* TASK OBJECTIVE *
Convert the lines below into a numbered list, omitting blank lines and leaving out the pictures.

* MATERIAL PROVIDED *

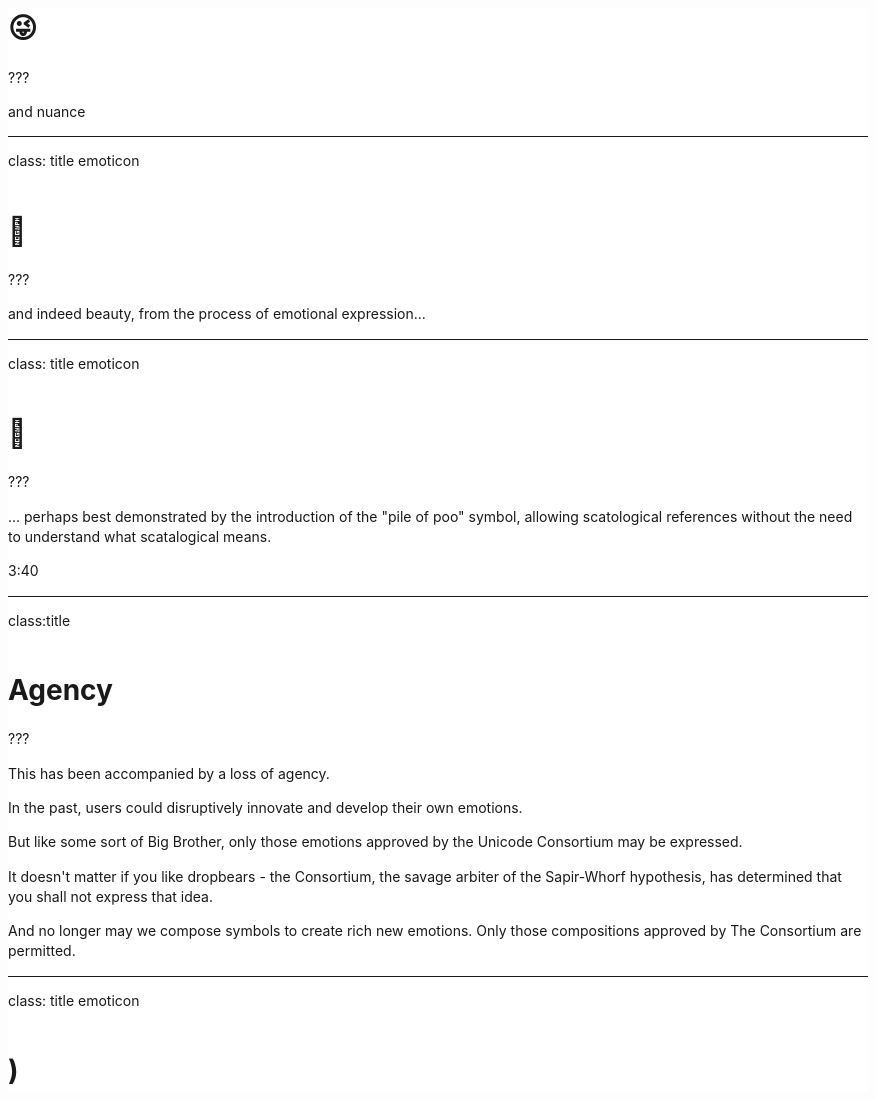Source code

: # 😜

???

and nuance

---
class: title emoticon

# 🤔

???

and indeed beauty, from the process of emotional expression...

---
class: title emoticon

# 💩

???

... perhaps best demonstrated by the introduction of the "pile of poo" symbol, allowing scatological references without the need to understand what scatalogical means.

3:40

---
class:title

# Agency

???

This has been accompanied by a loss of agency.

In the past, users could disruptively innovate and develop their own emotions.

But like some sort of Big Brother, only those emotions approved by the Unicode Consortium may be expressed.

It doesn't matter if you like dropbears - the Consortium, the savage arbiter of the Sapir-Whorf hypothesis, has determined that you shall not express that idea.

And no longer may we compose symbols to create rich new emotions. Only those compositions approved by The Consortium are permitted.

---
class: title emoticon

# )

* EXERCISE OUTPUT *
1. Source code
2. : # 😜
3. ???
4. and nuance
5. ---
6. class: title emoticon
7. # 🤔
8. ???
9. and indeed beauty, from the process of emotional expression...
10. ---
11. class: title emoticon
12. # 💩
13. ???
14. ... perhaps best demonstrated by the introduction of the "pile of poo" symbol, allowing scatological references without the need to understand what scatalogical means.
15. 3:40
16. ---
17. class:title
18. # Agency
19. ???
20. This has been accompanied by a loss of agency.
21. In the past, users could disruptively innovate and develop their own emotions.
22. But like some sort of Big Brother, only those emotions approved by the Unicode Consortium may be expressed.
23. It doesn't matter if you like dropbears - the Consortium, the savage arbiter of the Sapir-Whorf hypothesis, has determined that you shall not express that idea.
24. And no longer may we compose symbols to create rich new emotions. Only those compositions approved by The Consortium are permitted.
25. ---
26. class: title emoticon
27. # )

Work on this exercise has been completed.